#### TEXT TO READ
My basic understanding is that the TXD line is not used, RXD is used as a ground for 1-Wire device, DTR is used for data wire and the DTR cannot exceed 3V9, that's why the Zener diode is there.

My questions are:

  1. TXD line seems not to be used at all, what is that diode and resistor to RXD for?
  2. why doesn't the RS232 GND play the 1-Wire GND role?
  3. What are the diode and 6V2 Zener diode between DTR and RXD for? The Zener provides the DTR line to be not higher than RXD+6V2, but what for? Why not 3V9 like between DTR and GND?

#### DIRECTIONS
**1)** For each statement, say yes or no on whether it agrees with the forum post about the RS232 to 1-Wire adapter, and quote the words of the post that decide it: (a) The writer understands that the TXD line is not used. (b) The writer understands that RXD serves as the data wire for the 1-Wire device. (c) The Zener diode between DTR and RXD is rated 3V9.
**2)** According to the writer's understanding in the forum post, why is the Zener diode there? Answer in one to three sentences.
Base every answer on the forum post alone.

#### Source data
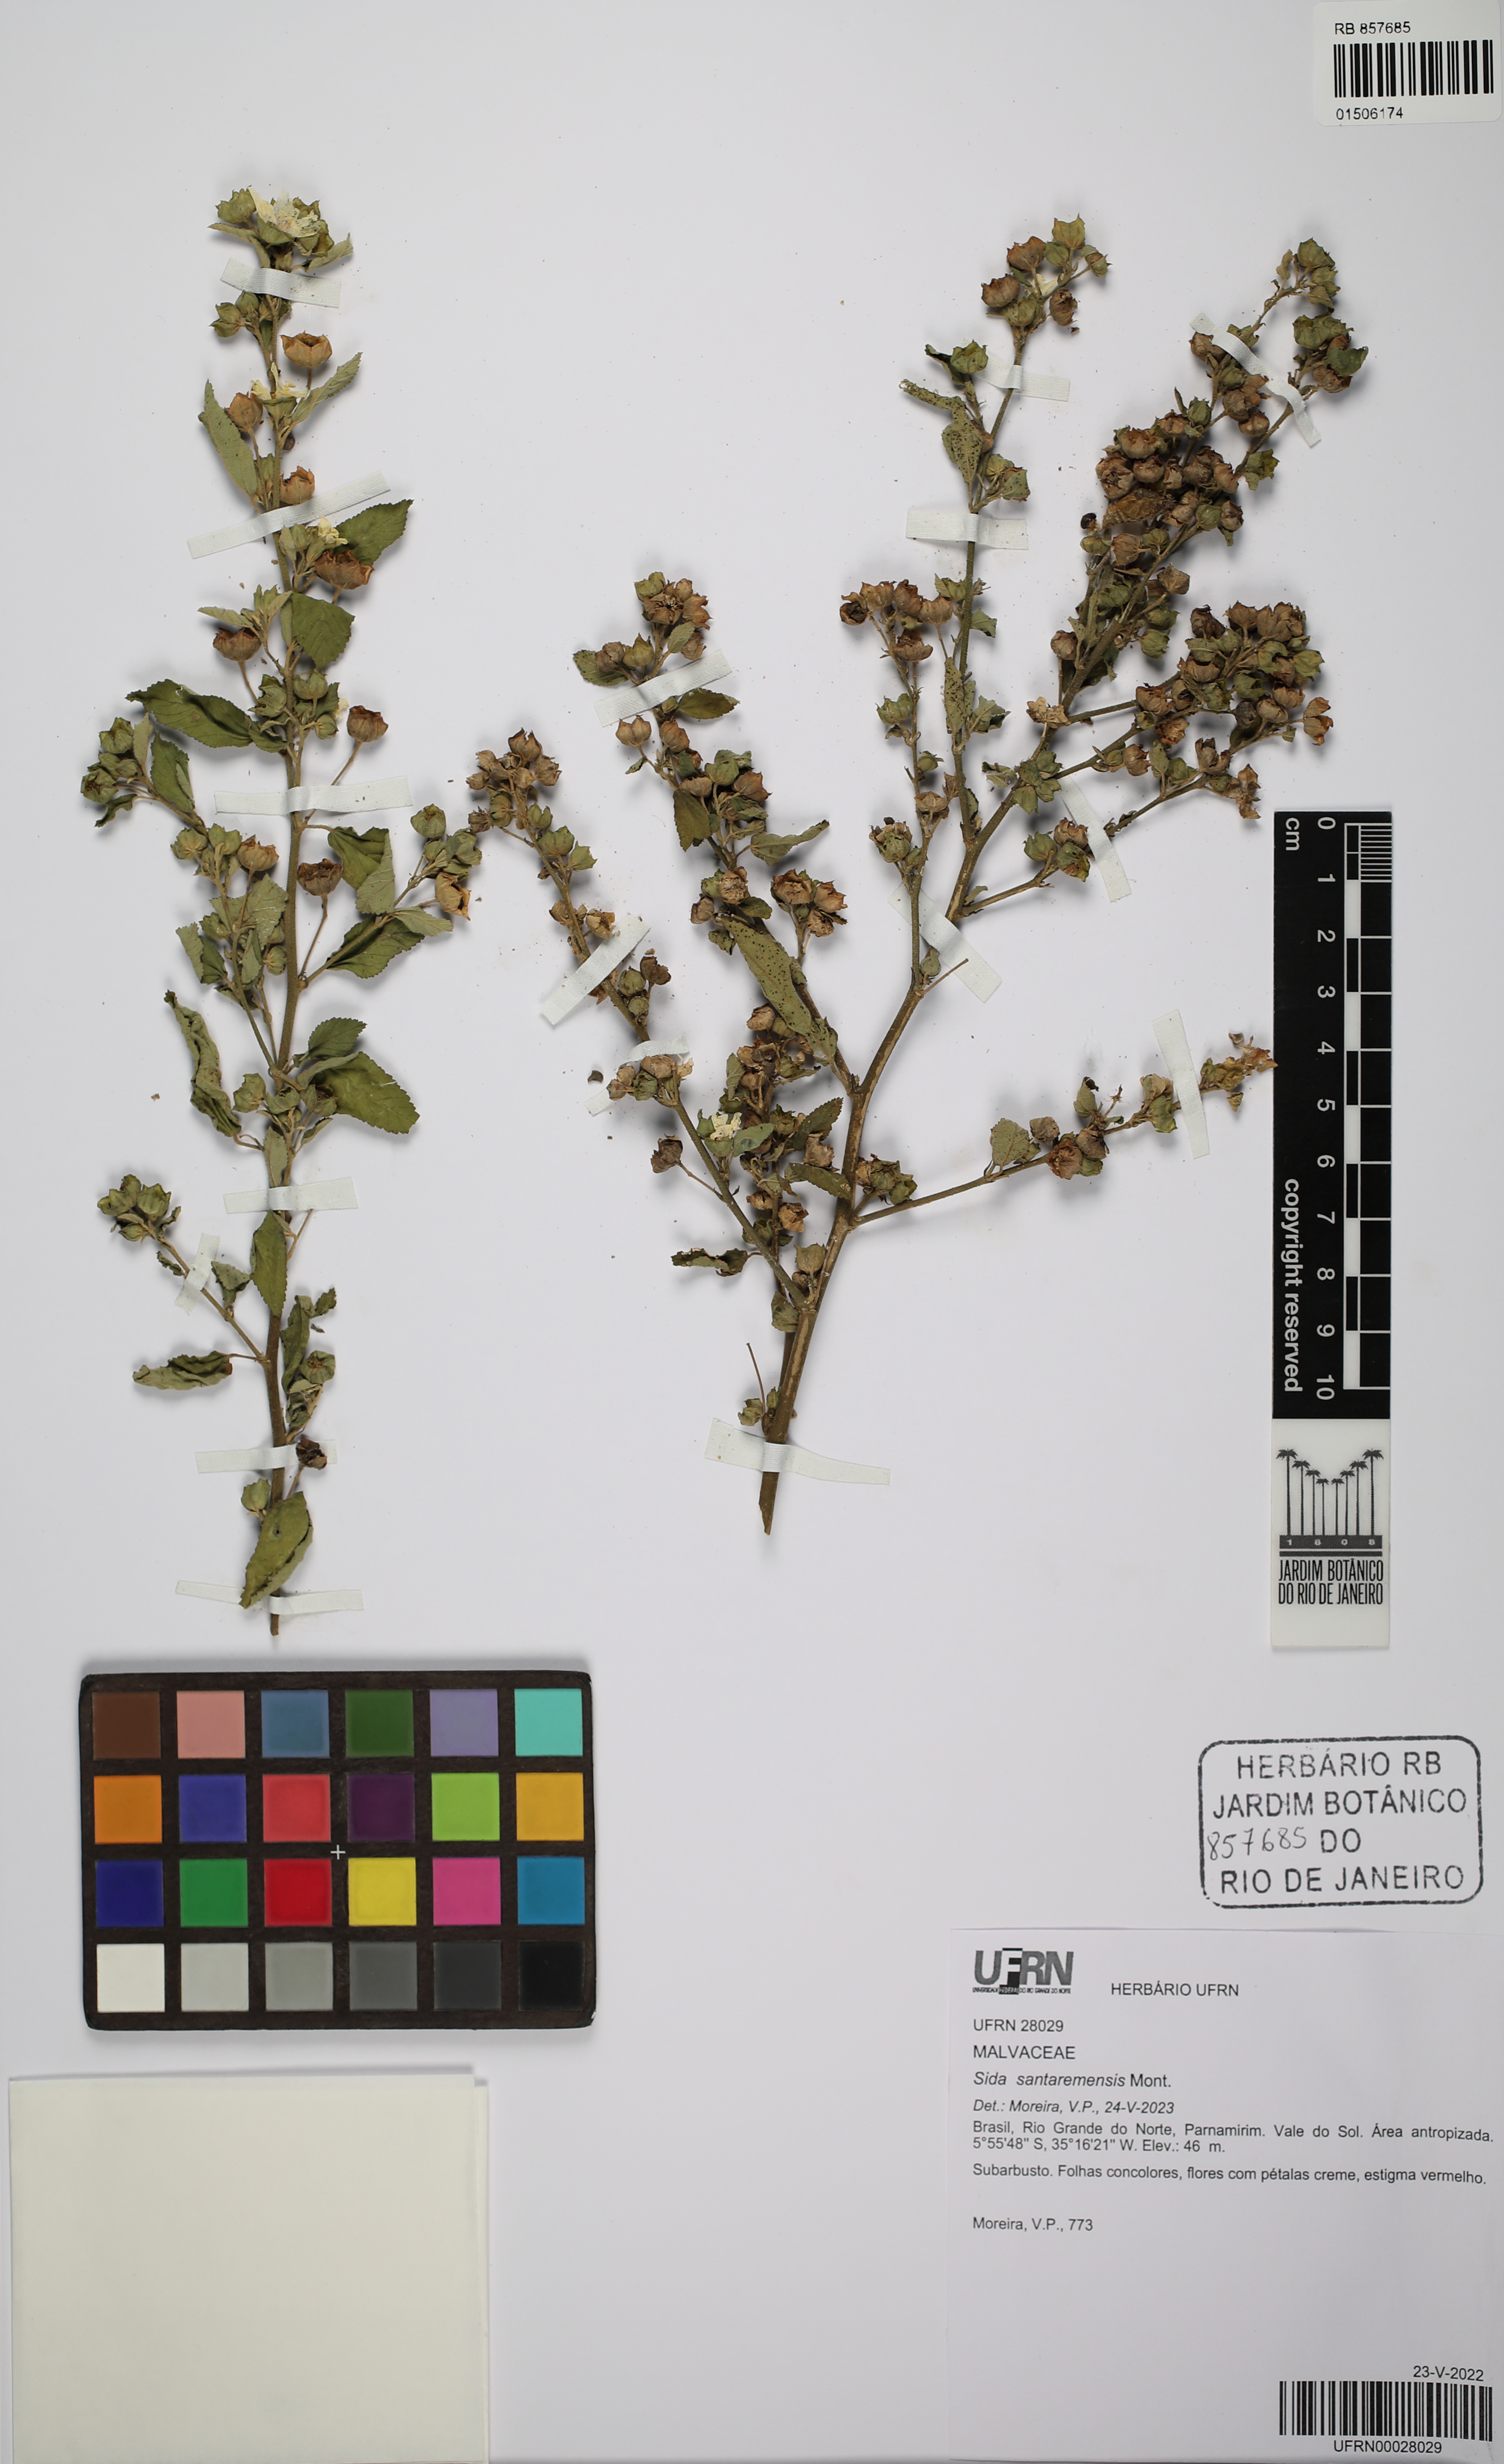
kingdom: Plantae
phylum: Tracheophyta
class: Magnoliopsida
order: Malvales
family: Malvaceae
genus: Sida
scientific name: Sida santaremensis
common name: Moth fanpetals
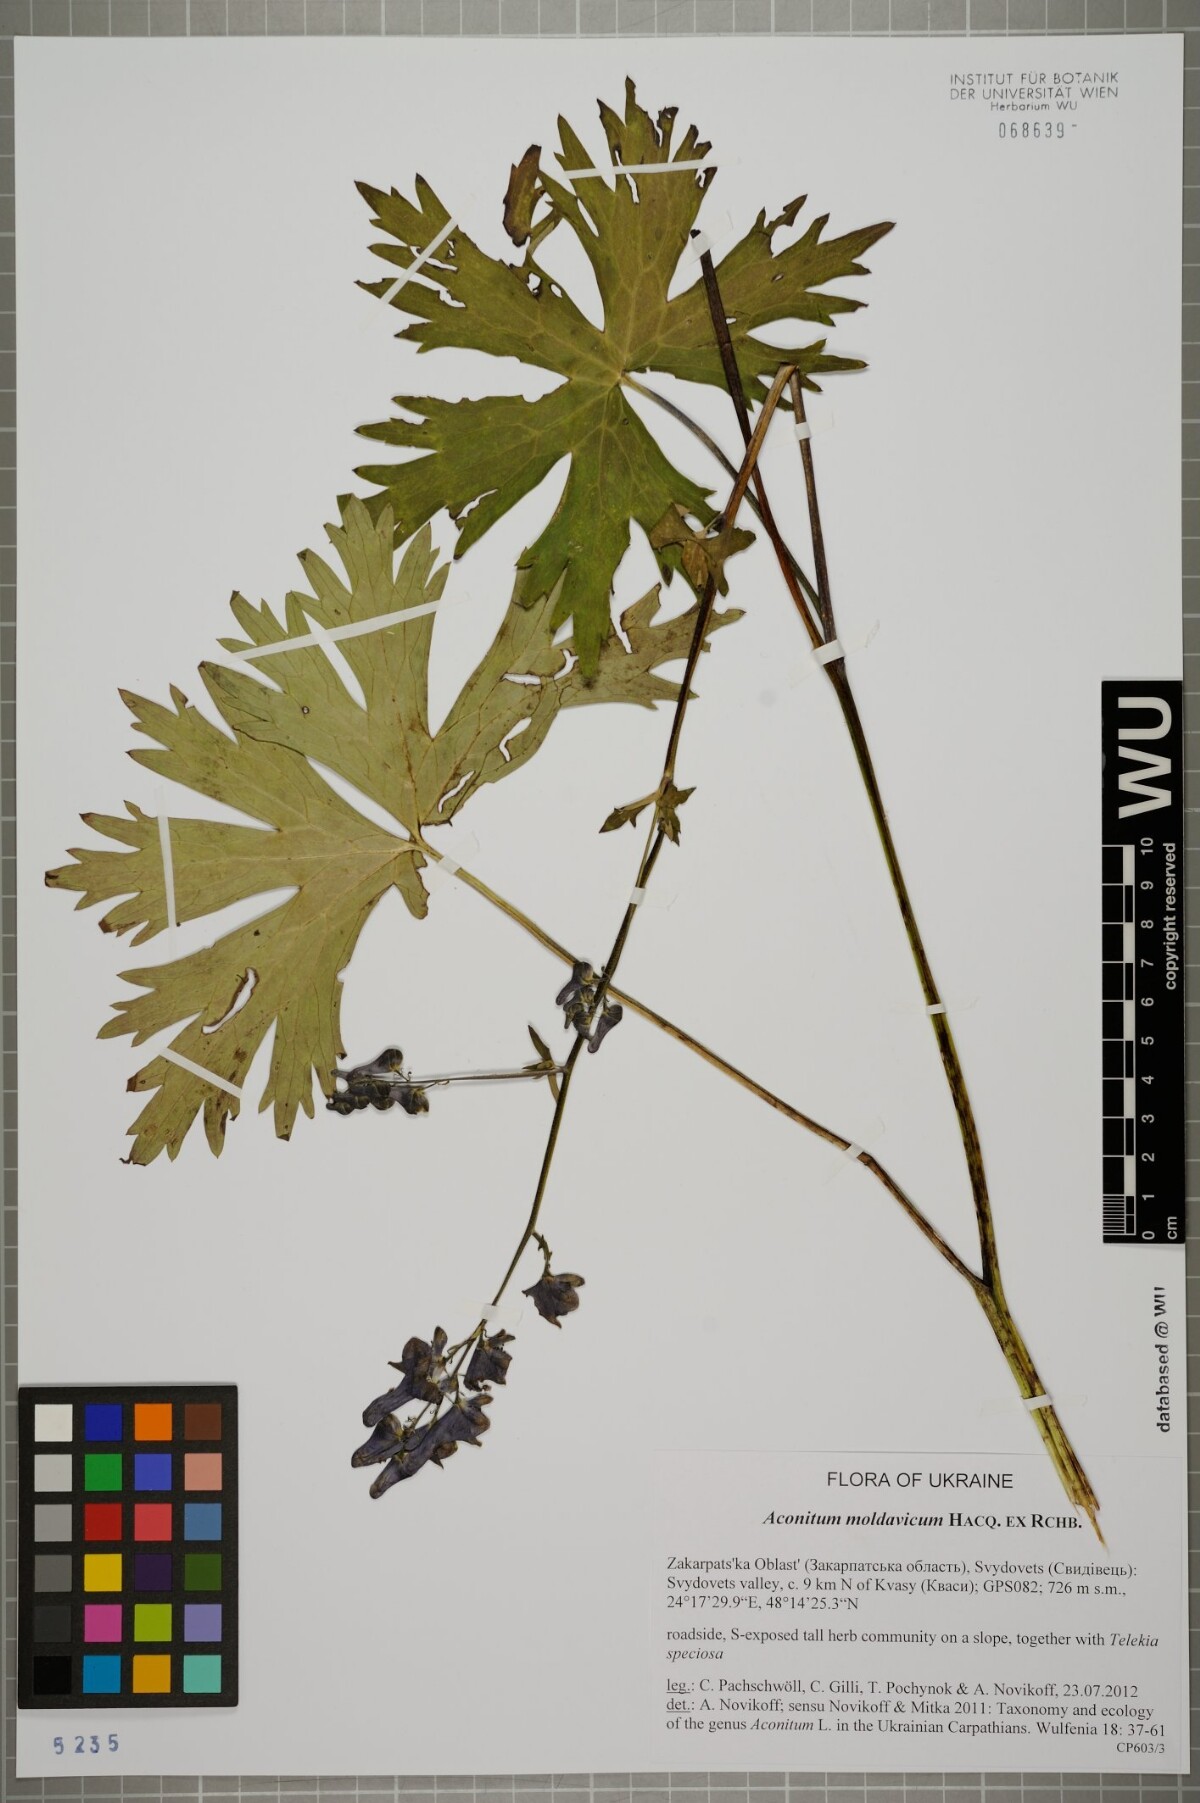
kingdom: Plantae
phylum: Tracheophyta
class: Magnoliopsida
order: Ranunculales
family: Ranunculaceae
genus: Aconitum
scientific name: Aconitum lycoctonum
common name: Wolf's-bane
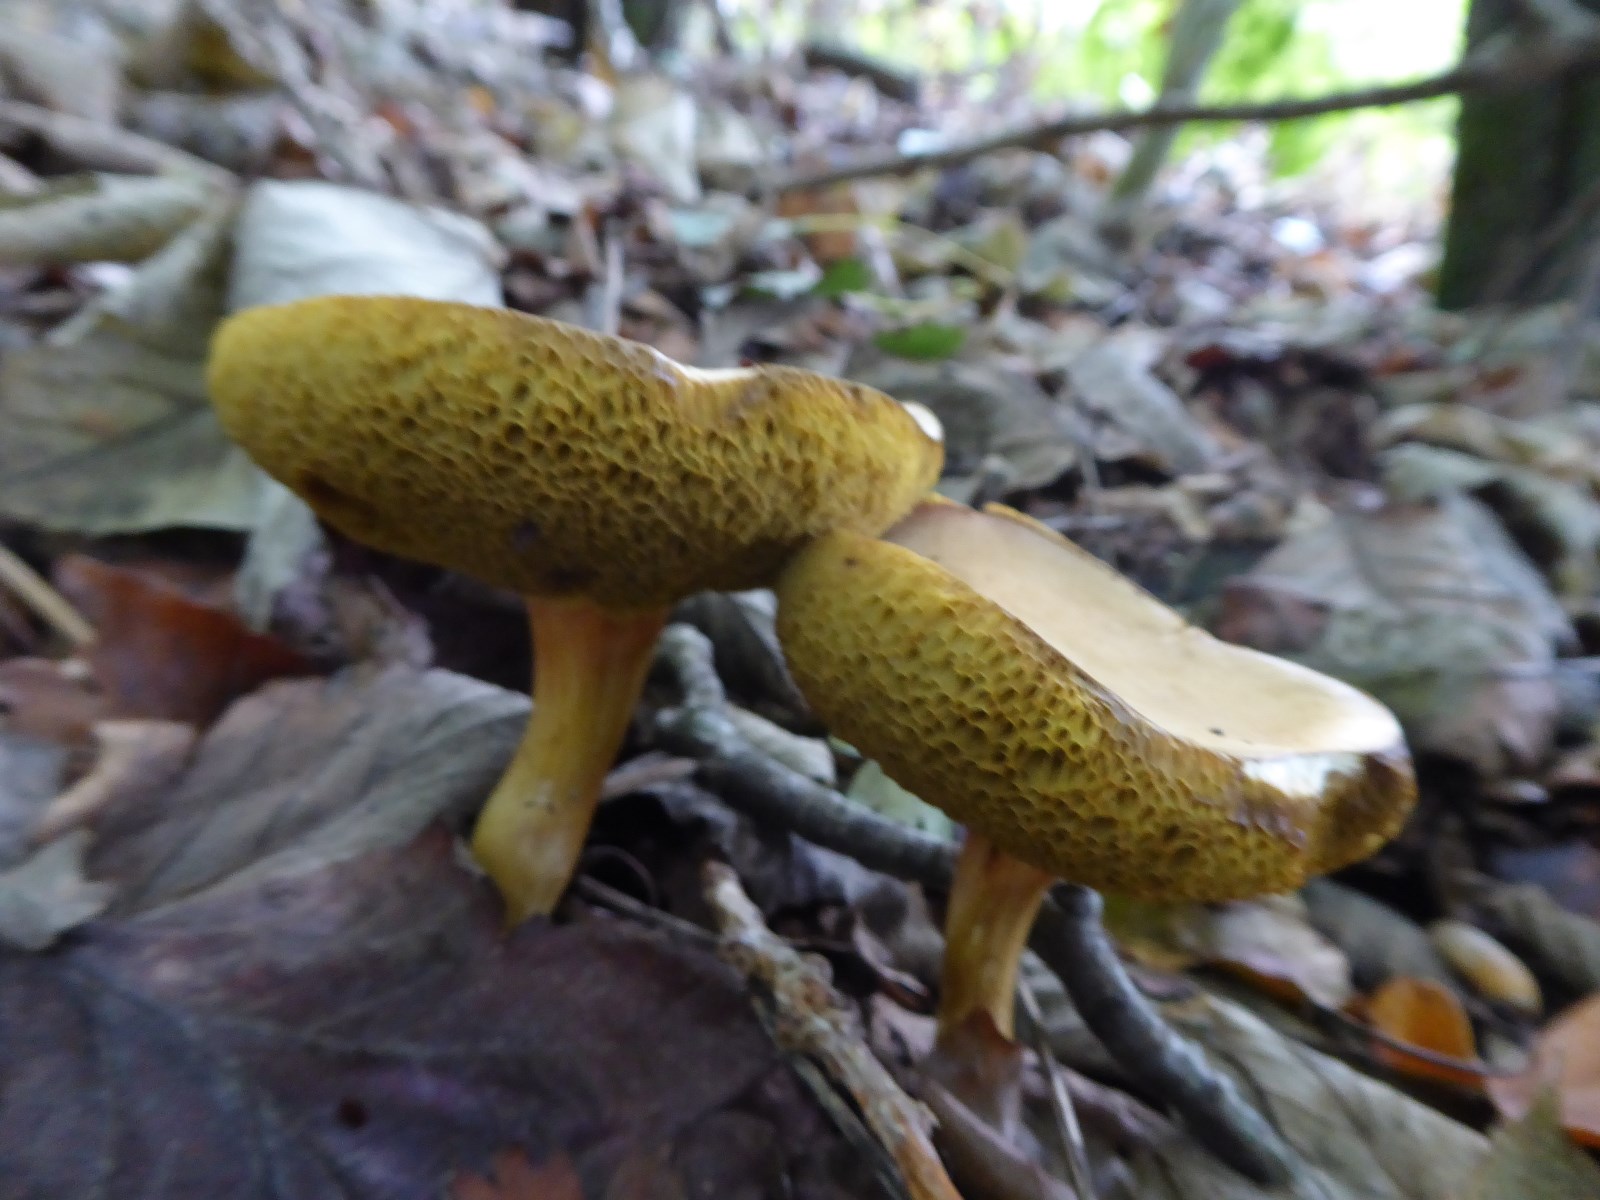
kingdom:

#### THE REPLIES
**1)**
(a) Yes: "the TXD line is not used"
(b) No: "DTR is used for data wire"
(c) No: "the diode and 6V2 Zener diode between DTR and RXD"

**2)** DTR is used as the data wire, and the DTR line cannot exceed 3V9. The Zener diode is there to hold it within that limit.